One of the differences between analog games and videogames lies in the nature of their rules. Continuing from the example in my last post, Simon plays chess with 32 pieces and a board, and the number of things he can do with them that are not “playing chess” is incalculable. He could, for instance, choose to toss his pieces at the board, scoring points if they hit a square of the matching color. The potential actions constitute an enormous possibility space, and the rules of chess primarily serve to restrict it. Tom plays chess with a chess program, and the number of things he can do with it that are not “playing chess” is essentially zero. The possibility space for Tom’s actions with the chess game is tiny, and the rules of the game primarily serve to create it. The content and rules of computer chess constitute the objects and laws of a very limited “game world”.
Perhaps this sounds absurd. The idea of a game world typically appears in the context of immersive games like Far Cry 2 or Grand Theft Auto IV. Games of this type use attractive graphics to imitate reality, making the idea of a virtual world a natural one. Only the most imaginative person could find computer chess immersive in this way. However, the fundamental concept of a game world only requires that there be some content defining the components of that world, and that there be rules governing how those components interact. As such, this idea is applicable to any game, not just those that realistically emulate our world, or those that unrealistically emulate some other world (e.g. Legend of Zelda: The Wind Waker), but even those that don’t seem to emulate any kind of world at all.
Can any game be immersive, then? Well, it depends on what you mean by “immersive”. The word typically conjures up images of sci-fi virtual realities like Star Trek: The Next Generation‘s holodeck. This interpretation underlies claims that motion-control systems like the Wii or Kinect produce more immersive experiences. Advertising copy for 3D falls into the same idiom. These visions of immersivity envision an external process, where one perceived reality substitutes for another. The ultimate ideal of such a system is akin to The Matrix, a virtual reality so convincing we all start repeating Descartes. If this is what “immersion” means (and I believe so), then obviously the virtual world of computer chess and similar games cannot be an immersive one.
So, “immersion” cannot be the foundation for a critical assessment of games like Angry Birds or Plants vs. Zombies. Nonetheless, these games can seize the player’s attention and imagination every bit as strongly as the AAA open-world wonderlands. Similar to those immersive experiences, the interface becomes transparent to the player and he thinks of his actions as [aiming the slingshot] rather than “moving my finger”. A substitution of realities has occurred. It is not an external, perceived, substitution, however, but an internal, conceived one. The player’s mind is active in the game world. In a word, he is engaged.
It is critical that the player’s mind be active. Engagement isn’t just a matter of gazing into the system unblinkingly; it requires the player to participate in that system, to accept its objects and rules as a kind of reality. As such, engagement is not a property of code. Choices in the design can make it easier or harder to engage certain players, but ultimately the player chooses whether or not to engage with the game.
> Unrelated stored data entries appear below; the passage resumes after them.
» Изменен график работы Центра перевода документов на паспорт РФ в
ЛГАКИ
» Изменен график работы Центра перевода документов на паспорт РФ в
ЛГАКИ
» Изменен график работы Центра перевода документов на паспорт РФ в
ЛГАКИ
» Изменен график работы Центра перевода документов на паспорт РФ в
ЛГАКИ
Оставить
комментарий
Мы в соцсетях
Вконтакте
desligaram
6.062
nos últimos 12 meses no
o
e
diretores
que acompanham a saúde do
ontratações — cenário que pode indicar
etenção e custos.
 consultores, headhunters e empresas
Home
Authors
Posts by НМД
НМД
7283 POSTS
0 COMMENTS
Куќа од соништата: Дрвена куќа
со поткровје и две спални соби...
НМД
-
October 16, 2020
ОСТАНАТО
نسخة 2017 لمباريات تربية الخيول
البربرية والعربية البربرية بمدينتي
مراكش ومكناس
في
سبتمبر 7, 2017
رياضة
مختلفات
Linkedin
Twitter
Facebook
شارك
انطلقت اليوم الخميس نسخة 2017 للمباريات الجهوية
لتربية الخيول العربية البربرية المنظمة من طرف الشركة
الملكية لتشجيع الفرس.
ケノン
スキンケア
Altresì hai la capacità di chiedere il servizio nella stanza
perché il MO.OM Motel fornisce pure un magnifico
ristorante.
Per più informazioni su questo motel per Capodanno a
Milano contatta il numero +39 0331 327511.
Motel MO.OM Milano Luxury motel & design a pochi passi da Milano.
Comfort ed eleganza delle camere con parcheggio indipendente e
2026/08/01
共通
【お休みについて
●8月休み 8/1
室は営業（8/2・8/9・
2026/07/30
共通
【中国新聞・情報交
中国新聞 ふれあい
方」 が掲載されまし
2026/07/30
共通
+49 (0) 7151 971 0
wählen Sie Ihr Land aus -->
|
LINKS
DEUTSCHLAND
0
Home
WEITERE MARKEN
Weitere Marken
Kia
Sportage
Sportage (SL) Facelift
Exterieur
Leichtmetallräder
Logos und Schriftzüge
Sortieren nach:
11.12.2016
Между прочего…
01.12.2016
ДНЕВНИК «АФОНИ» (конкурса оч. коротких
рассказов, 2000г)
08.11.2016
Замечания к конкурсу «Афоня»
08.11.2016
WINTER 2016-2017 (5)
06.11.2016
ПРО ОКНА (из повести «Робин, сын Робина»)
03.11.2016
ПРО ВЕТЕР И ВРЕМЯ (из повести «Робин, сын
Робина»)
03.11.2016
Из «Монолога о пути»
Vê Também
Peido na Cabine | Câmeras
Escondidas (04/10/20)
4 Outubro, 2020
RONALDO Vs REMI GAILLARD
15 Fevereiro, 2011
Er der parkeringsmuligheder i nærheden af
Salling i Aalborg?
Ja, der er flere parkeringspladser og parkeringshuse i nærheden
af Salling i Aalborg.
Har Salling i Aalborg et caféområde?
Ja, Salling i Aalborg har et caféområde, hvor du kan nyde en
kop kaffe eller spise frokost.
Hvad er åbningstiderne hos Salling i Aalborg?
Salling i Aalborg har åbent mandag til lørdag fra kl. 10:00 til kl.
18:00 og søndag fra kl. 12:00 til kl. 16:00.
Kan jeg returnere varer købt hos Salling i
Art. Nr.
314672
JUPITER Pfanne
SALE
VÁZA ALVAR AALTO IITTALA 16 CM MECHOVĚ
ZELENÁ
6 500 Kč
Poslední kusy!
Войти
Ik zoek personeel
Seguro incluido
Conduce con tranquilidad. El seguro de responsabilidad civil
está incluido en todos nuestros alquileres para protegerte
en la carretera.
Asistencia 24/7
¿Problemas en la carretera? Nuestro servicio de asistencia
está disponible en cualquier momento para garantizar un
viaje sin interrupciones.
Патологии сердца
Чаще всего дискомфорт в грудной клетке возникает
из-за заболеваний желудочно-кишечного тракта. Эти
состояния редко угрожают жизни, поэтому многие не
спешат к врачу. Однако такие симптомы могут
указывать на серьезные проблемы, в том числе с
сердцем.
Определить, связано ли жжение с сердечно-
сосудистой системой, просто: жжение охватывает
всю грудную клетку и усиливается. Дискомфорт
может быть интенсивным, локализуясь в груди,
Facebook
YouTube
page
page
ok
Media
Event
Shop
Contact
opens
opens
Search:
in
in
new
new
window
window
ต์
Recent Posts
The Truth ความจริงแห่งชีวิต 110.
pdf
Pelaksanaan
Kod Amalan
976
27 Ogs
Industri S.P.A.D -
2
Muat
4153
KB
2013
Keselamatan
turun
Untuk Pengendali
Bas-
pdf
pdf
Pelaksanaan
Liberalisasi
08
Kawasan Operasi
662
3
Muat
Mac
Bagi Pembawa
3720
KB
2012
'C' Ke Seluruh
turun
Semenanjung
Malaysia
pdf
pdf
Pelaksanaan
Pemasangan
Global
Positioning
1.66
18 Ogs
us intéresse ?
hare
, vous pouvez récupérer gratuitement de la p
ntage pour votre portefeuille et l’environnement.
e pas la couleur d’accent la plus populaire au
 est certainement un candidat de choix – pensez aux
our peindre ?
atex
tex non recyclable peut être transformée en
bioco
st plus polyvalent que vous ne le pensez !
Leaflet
This may seem depressing, for it implies that, contra Denis Dyack, there are at least as many variables affecting engagement as there are players. Yet it is in the entanglement of the player’s consciousness and the game world that the unique value of videogames as a medium lies. This view underpins Ben Abraham’s “Permanent Death” and similar projects.
New Games Journalism… argues that the worth of a videogame lies not in the game, but in the gamer. What a gamer feels and thinks as this alien construct takes over all their sensory inputs is what’s interesting here, not just the mechanics of how it got there.
—Kieron Gillen, “The New Games Journalism”
Traditional narrative forms, if in their creation they consider the audience at all, typically envision it as a receiver for words or images. Stories are told to the audience, and if the their minds move into the fictional world of a film, they do so only to passively observe what the creator supplies.
The story of a videogame, however, is the story of what the player does and why he does it. To view such a story as told to the player is to adopt an absurdity. Videogame stories are created with the player, and though the traditional narrative aspects significantly shape the longer arc of engagement, short-term experience and emotional impact emerge from the game mechanics.
I do not mean to imply any anarchy of meaning or experience. It’s possible to convey a particular story, theme, or state of being, but this requires the designer to choose mechanics that reinforce the desired emotions or ideas, while adopting an aesthetic and narrative context that encourages the player to engage. The methods needed will vary significantly based on the aims and the intended audience, and the difficulty of this problem explains why there are so few broad successes. When it works, however, the player’s involvement makes the experience both universal and highly personal, and thus potentially much more powerful.